Multi-Armed Bandits with Interference
Su Jia, Peter Frazier, Nathan Kallus
TL;DR
This work extends online experimentation to settings with spatially decaying interference (MABI) and adversarial rewards, introducing a formal model with unit-level rewards depending on all treatments. It shows switchback policies achieve $\tilde{O}(\sqrt{T})$ expected regret but with high variance, motivating a cluster-based approach that combines implicit exploration and robust partitioning to obtain a high-probability regret bound vanishing in $N$. The proposed HT-IX estimator within EXP3-IX, together with a robust $(\ell,r)$-random partition, yields near-optimal $\tilde{O}(\sqrt{kT})$ expected regret and tail guarantees that improve as the number of units grows, with Corollaries covering no-interference, $\kappa$-neighborhood interference, and power-law interference.

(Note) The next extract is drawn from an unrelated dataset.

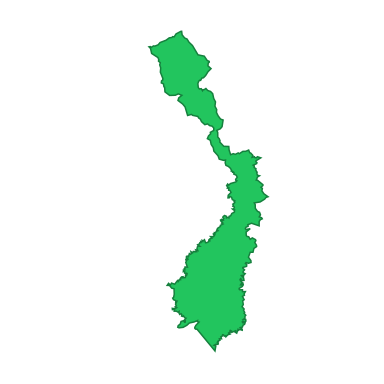 Simacota, Santander, Colombia (Mercator projection), rotated 226°
{"feature_id": "7082276B23546148362682", "entity_name": "Simacota", "entity_type": "district", "adm_level": 2, "iso_a3": "COL", "parent_name": "Colombia", "parent_adm1": "Santander", "projection": "mercator", "projection_center": [-73.674, 6.657], "detail": "fine", "context": "isolated", "style": "filled", "palette": "green", "viewbox_px": 384, "rotation_deg": 226, "n_neighbors": 0, "source": "geoboundaries", "source_scale": "gbopen_adm2", "svg_char_len": 6037}
<svg xmlns="http://www.w3.org/2000/svg" viewBox="0 0 384 384"><g transform="rotate(226 192 192)"><path d="M61.7,98.1L64.7,102.2L66.4,101.4L65.9,103.3L64.4,104.9L65.0,105.9L66.1,105.6L66.7,106.7L66.0,107.2L66.5,108.1L66.0,109.2L67.4,109.8L65.9,111.3L67.8,112.2L67.3,113.4L68.1,114.9L67.4,115.5L65.9,115.0L65.3,116.3L64.3,115.8L64.4,118.6L63.3,120.8L64.5,120.9L65.5,119.9L64.4,122.4L65.7,122.7L65.9,123.4L64.3,123.9L63.4,123.2L61.7,127.6L61.6,125.6L59.4,126.1L61.2,129.7L60.1,129.6L60.2,130.7L57.7,132.1L58.4,132.8L60.9,132.6L59.8,134.4L60.7,136.1L60.3,137.9L60.9,139.1L62.8,137.6L63.8,138.1L63.8,139.0L61.6,139.4L61.7,141.1L63.0,142.1L64.7,140.6L64.5,142.5L65.8,143.7L66.0,145.1L68.6,145.2L68.8,146.3L71.1,146.9L71.6,148.2L74.7,148.3L75.4,150.7L78.6,152.9L78.3,154.7L81.9,155.8L81.3,158.0L82.5,158.6L83.3,161.2L85.2,159.1L86.6,160.4L88.5,158.4L89.3,158.4L89.9,159.0L89.1,162.5L89.6,164.4L90.8,165.1L90.7,163.0L91.5,162.4L92.1,165.2L94.6,165.2L95.8,165.9L95.8,166.9L93.7,166.2L92.3,168.0L94.3,169.4L97.6,169.5L97.1,170.3L95.4,170.2L96.2,171.3L96.3,173.5L98.5,172.7L99.4,173.7L99.5,175.7L101.9,175.6L102.4,176.1L100.6,179.6L101.7,180.9L103.5,180.8L103.7,181.9L101.6,183.0L100.3,185.5L101.7,186.7L105.9,187.3L108.2,192.0L106.3,194.0L108.4,197.3L107.9,200.6L108.9,201.4L112.1,202.1L112.6,204.1L113.6,204.6L117.1,203.5L117.5,201.0L120.5,201.7L121.8,200.7L123.0,200.8L125.6,203.1L125.2,208.4L127.5,204.7L128.6,204.9L129.2,206.2L128.4,208.7L129.7,209.4L128.2,213.1L121.0,216.8L124.1,219.8L124.6,221.9L123.9,223.9L125.1,224.2L127.4,223.1L128.0,225.4L130.5,226.5L132.6,225.7L136.3,226.2L139.0,228.7L140.9,229.2L137.5,234.1L136.4,239.3L136.7,241.4L135.8,243.4L140.8,242.5L144.3,243.1L145.7,245.1L147.5,244.9L147.4,247.5L148.0,248.1L154.9,247.3L155.9,246.5L157.3,249.5L156.8,251.8L158.7,250.7L161.0,252.0L161.0,252.6L163.5,253.0L164.3,254.2L166.4,253.7L167.4,254.8L168.8,254.6L167.5,258.2L168.0,259.1L169.5,259.0L170.0,259.8L168.8,265.2L171.9,263.6L172.0,261.9L173.2,261.1L174.0,261.4L175.2,259.3L176.0,261.2L179.2,261.3L180.2,260.8L182.8,261.9L183.9,259.0L185.9,256.8L186.7,252.6L188.0,252.4L189.0,249.3L190.9,248.3L192.0,245.7L196.5,247.9L199.2,250.1L202.8,246.6L208.7,246.7L209.3,247.7L211.4,248.6L213.6,248.7L217.0,251.9L219.1,252.6L217.8,256.3L218.1,259.0L222.2,264.4L224.6,263.2L228.7,263.7L232.3,264.9L234.1,267.0L237.8,268.1L240.5,271.5L244.2,272.6L248.4,275.2L251.4,275.2L254.2,273.8L256.8,273.9L257.2,271.7L257.9,271.1L257.5,269.9L259.9,270.4L261.0,268.9L262.8,269.1L265.9,271.5L266.9,273.5L267.1,275.1L266.3,275.7L267.1,278.2L266.2,279.6L266.3,282.7L267.4,287.0L267.5,291.4L271.7,291.1L273.5,293.3L273.4,294.6L274.0,295.1L276.1,294.3L281.2,295.2L286.5,291.6L297.1,294.1L301.9,293.9L305.5,294.7L307.9,293.7L312.0,294.1L314.8,296.2L315.3,295.6L316.8,290.4L316.0,286.9L317.2,286.0L317.1,284.9L318.7,282.7L319.2,278.8L321.7,272.9L321.4,269.9L322.7,266.7L323.8,265.8L324.4,263.2L325.6,263.0L326.3,261.9L324.1,261.9L319.7,259.2L312.4,260.9L310.3,260.0L309.4,258.8L307.0,259.0L305.9,257.1L303.0,255.7L300.2,252.5L293.9,249.9L292.9,248.7L293.1,247.3L291.8,245.7L289.6,246.6L287.2,244.9L286.4,245.1L282.8,242.1L277.0,243.0L273.2,247.2L272.1,250.3L268.6,251.9L268.9,247.8L267.6,245.5L261.8,246.4L258.0,246.1L250.1,242.0L248.2,245.5L246.7,245.7L242.3,248.7L240.7,248.2L238.6,248.6L236.0,247.7L231.5,248.0L230.2,250.5L227.5,250.8L225.4,252.2L222.9,252.1L221.2,250.4L222.2,246.6L220.9,245.7L220.9,242.9L219.7,240.1L216.5,241.1L212.9,238.8L209.1,238.1L206.2,236.1L200.0,235.9L196.7,234.4L192.8,236.7L191.7,238.3L189.9,236.1L187.6,234.9L185.2,235.9L182.5,236.1L180.4,235.6L179.8,234.8L179.3,235.3L178.0,234.9L177.5,235.8L176.5,235.5L175.9,234.5L173.3,235.5L171.2,234.8L170.8,232.2L169.9,231.6L168.9,232.0L168.8,230.4L171.4,225.5L171.4,223.5L172.7,223.2L172.1,222.7L172.8,222.4L172.5,221.3L170.9,221.2L170.2,220.1L169.4,221.3L167.8,219.6L166.8,220.4L164.6,219.8L164.5,215.8L162.8,213.8L162.0,214.6L162.5,216.1L161.7,216.5L160.5,216.7L158.5,215.7L156.0,216.7L155.8,215.6L154.9,215.7L154.6,215.0L154.9,212.9L153.9,212.8L153.4,211.5L152.2,212.1L151.3,211.6L151.0,210.0L151.6,209.3L150.3,209.4L149.6,210.3L148.1,208.5L148.9,205.7L148.0,203.2L148.7,202.0L147.7,200.5L148.7,200.4L149.4,198.8L150.6,199.9L152.5,199.1L152.7,197.4L152.4,196.6L150.8,196.4L150.9,195.4L149.9,195.1L150.4,194.1L151.8,194.2L152.0,193.0L150.7,192.5L148.9,192.8L148.9,191.7L147.4,192.1L148.3,189.2L147.5,188.5L148.1,185.2L147.7,184.0L146.1,183.9L146.5,183.0L147.3,183.6L146.4,180.7L147.2,179.9L146.0,179.3L147.0,178.3L146.3,177.8L145.3,178.2L144.9,176.5L147.0,174.4L145.0,174.3L145.9,172.3L144.7,171.0L145.7,170.8L144.7,169.5L145.2,167.6L146.1,166.5L149.0,167.8L149.1,166.1L150.1,165.7L149.1,165.1L150.4,164.0L149.4,163.4L150.1,162.5L149.5,160.9L150.1,159.6L147.6,159.9L149.1,158.4L147.8,156.2L145.9,155.5L147.7,154.5L145.9,153.9L147.0,152.7L146.1,152.6L147.4,152.5L148.3,151.6L147.8,150.2L149.8,149.8L148.1,148.7L148.3,147.5L149.5,147.3L147.9,144.5L149.2,144.1L149.5,143.3L149.0,142.6L146.4,142.5L146.5,141.5L147.8,141.9L147.9,140.8L146.0,139.7L145.7,138.6L141.1,136.5L142.9,134.9L141.6,133.4L142.8,133.6L141.4,132.6L141.8,131.5L140.9,131.3L140.7,130.5L139.8,131.5L138.8,130.4L137.6,130.6L137.3,131.8L136.6,131.8L135.7,130.0L136.5,129.5L135.1,127.8L137.3,125.0L137.5,126.4L138.2,125.5L138.0,123.4L136.9,122.9L137.6,122.0L137.3,120.3L138.0,120.9L138.4,120.3L137.7,115.5L140.7,114.0L140.1,111.8L142.6,111.7L142.1,109.3L140.4,110.9L136.9,110.6L134.9,111.9L130.8,108.2L129.0,105.6L129.1,104.4L127.4,103.9L125.0,104.9L124.0,103.7L123.7,104.8L122.6,102.1L121.0,101.7L121.1,100.0L119.4,100.6L119.8,98.6L122.0,97.0L121.0,96.2L119.7,97.8L118.6,96.4L117.2,97.9L115.5,98.4L115.1,99.8L114.3,98.7L112.5,98.1L112.1,99.6L110.9,99.5L110.0,98.3L108.7,99.0L108.8,99.8L106.3,99.5L105.4,100.0L105.2,97.6L104.1,97.8L103.1,96.7L103.4,96.2L105.3,96.5L106.5,94.2L105.2,91.8L105.5,89.3L104.6,87.8L103.3,88.3L100.8,91.6L99.7,95.7L99.6,99.1L97.0,103.3L95.7,106.7L95.1,105.9L93.6,106.7L93.4,102.2L92.7,100.0L91.9,99.3L90.9,99.3L89.8,100.3L61.7,98.1Z" fill="#22c55e" stroke="#15803d" stroke-width="1.5"/></g></svg>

Experiments corroborate the theory, showing substantial tail-risk reductions for cluster-based designs in large-scale settings typical of online platforms.
Abstract
Experimentation with interference poses a significant challenge in contemporary online platforms. Prior research on experimentation with interference has concentrated on the final output of a policy. The cumulative performance, while equally crucial, is less well understood. To address this gap, we introduce the problem of {\em Multi-armed Bandits with Interference} (MABI), where the learner assigns an arm to each of $N$ experimental units over a time horizon of $T$ rounds. The reward of each unit in each round depends on the treatments of {\em all} units, where the influence of a unit decays in the spatial distance between units. Furthermore, we employ a general setup wherein the reward functions are chosen by an adversary and may vary arbitrarily across rounds and units. We first show that switchback policies achieve an optimal {\em expected} regret $\tilde O(\sqrt T)$ against the best fixed-arm policy. Nonetheless, the regret (as a random variable) for any switchback policy suffers a high variance, as it does not account for $N$. We propose a cluster randomization policy whose regret (i) is optimal in {\em expectation} and (ii) admits a high probability bound that vanishes in $N$.